Traders, however, should be more likely to believe Alan Greenspan who said at around the same time that "a diminished appetite for adding to dollar balances must occur" - his roundabout way of saying that nobody in their right mind would buy more dollars at the moment.

The reason for Greenspan's doubts about his currency's strength? The enormous current account deficit (something that I also banged on about in 2004).

Despite the general decline of the world's so-called reserve currency, the US economy has done relatively well over the last 12 months. Well enough for the Fed to raise its reserve rate 5 times, bringing it to 2.25 per cent from an all-time low of 1 per cent at the beginning of the year.
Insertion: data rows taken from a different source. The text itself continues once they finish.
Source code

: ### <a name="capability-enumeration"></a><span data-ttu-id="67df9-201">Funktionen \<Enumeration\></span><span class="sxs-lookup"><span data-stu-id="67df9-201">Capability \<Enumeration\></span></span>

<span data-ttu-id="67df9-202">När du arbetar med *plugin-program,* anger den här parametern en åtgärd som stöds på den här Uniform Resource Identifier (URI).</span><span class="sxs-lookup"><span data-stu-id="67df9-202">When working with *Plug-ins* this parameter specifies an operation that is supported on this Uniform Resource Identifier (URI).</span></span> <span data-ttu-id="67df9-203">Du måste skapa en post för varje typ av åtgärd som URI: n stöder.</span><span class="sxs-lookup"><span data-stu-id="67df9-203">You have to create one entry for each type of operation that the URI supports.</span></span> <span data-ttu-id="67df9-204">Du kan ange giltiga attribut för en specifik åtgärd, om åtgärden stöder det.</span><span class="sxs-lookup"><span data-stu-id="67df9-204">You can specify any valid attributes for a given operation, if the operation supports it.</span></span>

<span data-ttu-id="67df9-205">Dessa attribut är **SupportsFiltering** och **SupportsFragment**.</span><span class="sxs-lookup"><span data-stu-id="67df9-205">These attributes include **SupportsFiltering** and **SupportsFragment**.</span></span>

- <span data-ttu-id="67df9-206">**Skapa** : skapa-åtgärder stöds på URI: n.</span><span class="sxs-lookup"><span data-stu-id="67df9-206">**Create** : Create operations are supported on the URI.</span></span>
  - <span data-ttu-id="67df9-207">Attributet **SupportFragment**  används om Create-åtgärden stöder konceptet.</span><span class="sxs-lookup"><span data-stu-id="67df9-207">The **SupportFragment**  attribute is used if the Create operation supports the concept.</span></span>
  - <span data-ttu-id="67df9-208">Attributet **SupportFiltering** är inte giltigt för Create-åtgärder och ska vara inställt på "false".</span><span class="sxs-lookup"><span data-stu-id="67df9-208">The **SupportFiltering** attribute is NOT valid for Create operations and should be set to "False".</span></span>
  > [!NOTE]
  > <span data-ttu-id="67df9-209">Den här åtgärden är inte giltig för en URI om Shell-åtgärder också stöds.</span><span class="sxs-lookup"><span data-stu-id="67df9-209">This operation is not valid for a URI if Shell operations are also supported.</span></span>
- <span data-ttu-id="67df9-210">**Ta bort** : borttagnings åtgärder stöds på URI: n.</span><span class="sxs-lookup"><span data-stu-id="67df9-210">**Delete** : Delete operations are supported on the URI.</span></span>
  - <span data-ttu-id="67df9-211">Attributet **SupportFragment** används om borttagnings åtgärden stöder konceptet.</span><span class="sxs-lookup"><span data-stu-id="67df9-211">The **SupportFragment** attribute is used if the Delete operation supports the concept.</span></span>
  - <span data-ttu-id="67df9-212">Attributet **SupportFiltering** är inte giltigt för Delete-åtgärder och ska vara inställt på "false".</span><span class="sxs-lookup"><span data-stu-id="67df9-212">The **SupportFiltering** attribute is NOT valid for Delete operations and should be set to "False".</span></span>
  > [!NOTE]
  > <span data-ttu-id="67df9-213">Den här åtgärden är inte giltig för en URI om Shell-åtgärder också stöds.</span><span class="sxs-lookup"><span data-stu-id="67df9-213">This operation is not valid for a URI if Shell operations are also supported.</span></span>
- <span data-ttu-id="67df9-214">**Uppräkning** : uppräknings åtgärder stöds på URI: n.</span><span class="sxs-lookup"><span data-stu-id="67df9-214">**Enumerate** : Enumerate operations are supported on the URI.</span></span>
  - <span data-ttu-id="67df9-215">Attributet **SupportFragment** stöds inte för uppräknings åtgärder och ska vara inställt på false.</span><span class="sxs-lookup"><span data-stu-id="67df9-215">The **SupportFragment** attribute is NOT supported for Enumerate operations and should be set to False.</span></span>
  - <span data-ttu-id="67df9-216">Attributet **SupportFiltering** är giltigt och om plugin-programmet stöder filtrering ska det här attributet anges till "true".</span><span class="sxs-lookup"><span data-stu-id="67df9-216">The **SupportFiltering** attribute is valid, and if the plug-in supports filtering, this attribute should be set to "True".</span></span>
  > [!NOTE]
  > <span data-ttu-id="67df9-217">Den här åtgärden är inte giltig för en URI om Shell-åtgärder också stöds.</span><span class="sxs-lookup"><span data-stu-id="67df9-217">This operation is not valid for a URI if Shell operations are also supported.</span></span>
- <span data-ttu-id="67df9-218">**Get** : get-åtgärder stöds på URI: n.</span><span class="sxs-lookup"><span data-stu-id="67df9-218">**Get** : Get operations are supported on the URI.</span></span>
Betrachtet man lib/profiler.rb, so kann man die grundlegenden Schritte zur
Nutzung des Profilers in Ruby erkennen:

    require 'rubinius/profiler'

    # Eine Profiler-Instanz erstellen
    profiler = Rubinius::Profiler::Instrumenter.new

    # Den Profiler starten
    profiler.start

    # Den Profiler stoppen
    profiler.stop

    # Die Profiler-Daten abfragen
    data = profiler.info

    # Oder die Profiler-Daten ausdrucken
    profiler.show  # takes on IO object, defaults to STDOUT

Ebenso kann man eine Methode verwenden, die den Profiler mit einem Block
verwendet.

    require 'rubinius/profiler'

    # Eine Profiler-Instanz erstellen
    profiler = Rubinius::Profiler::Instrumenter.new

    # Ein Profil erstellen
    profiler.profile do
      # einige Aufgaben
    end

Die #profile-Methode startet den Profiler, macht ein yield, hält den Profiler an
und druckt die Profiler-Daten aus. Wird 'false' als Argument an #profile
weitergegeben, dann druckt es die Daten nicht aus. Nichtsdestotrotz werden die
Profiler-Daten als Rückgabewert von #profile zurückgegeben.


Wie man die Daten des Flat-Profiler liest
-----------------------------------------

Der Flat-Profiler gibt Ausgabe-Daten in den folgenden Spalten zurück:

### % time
But the whole thing is terribly precarious since US growth is being funded by the rest of the world. The trade deficit is now at yet another record level of $55.5 billion. In some ways this is not entirely surprising.

The whole focus of US policymakers since the bursting of the dotcom bubble has been on encouraging consumers to spend and that's exactly what they have done. This month the dollar rallied slightly when the quarterly current account deficit (which worries Greenspan so much) of nearly $165 billion was a little less than expectations, but I can't help feeling that by this time next year we'll still be looking at a currency in the throes of further depreciation.

So it may not matter at what point in the current timeline we look at the dollar - whenever we pop in it'll still be in decline.

The other issue that bothered me most in 2004 was the price of oil. I freaked out about it a number of times and, despite a pullback in prices this month, the supply and demand issues that dominated 2004 are still in evidence.

Yukos, the Russian oil giant which has been pursued by the Russian government over tax issues, filed for Chapter 11 in the US on December 15th with the intention of preventing a sale of its main subsidiary by the Russian government. The bankruptcy court temporarily blocked the sale but the Russian government offloaded it by auction to a mystery buyer anyway.

The actions of the government has made Russia a trickier place for investors to put their money in the future. Only time will tell whether the Russian government has made a mistake and it's hard to know whether they actually have time on their side. Meanwhile, OPEC, having increased oil production earlier in the year is now cutting back in order to keep oil prices "stable".

As the dollar-denominated value of the product decreases, the oil producing nations want to claw back that depreciation in price increases - stability, like time, is relative.

In my last Ground Floor of 2003 I mused that perhaps the Luas really would start operating in 2004 and indeed it did! Although for Bus Eireann now to use the fact that a decline in their passenger numbers (due to them travelling on the Luas) is a valid reason for them putting up prices makes me want to hold my head in my hands in despair.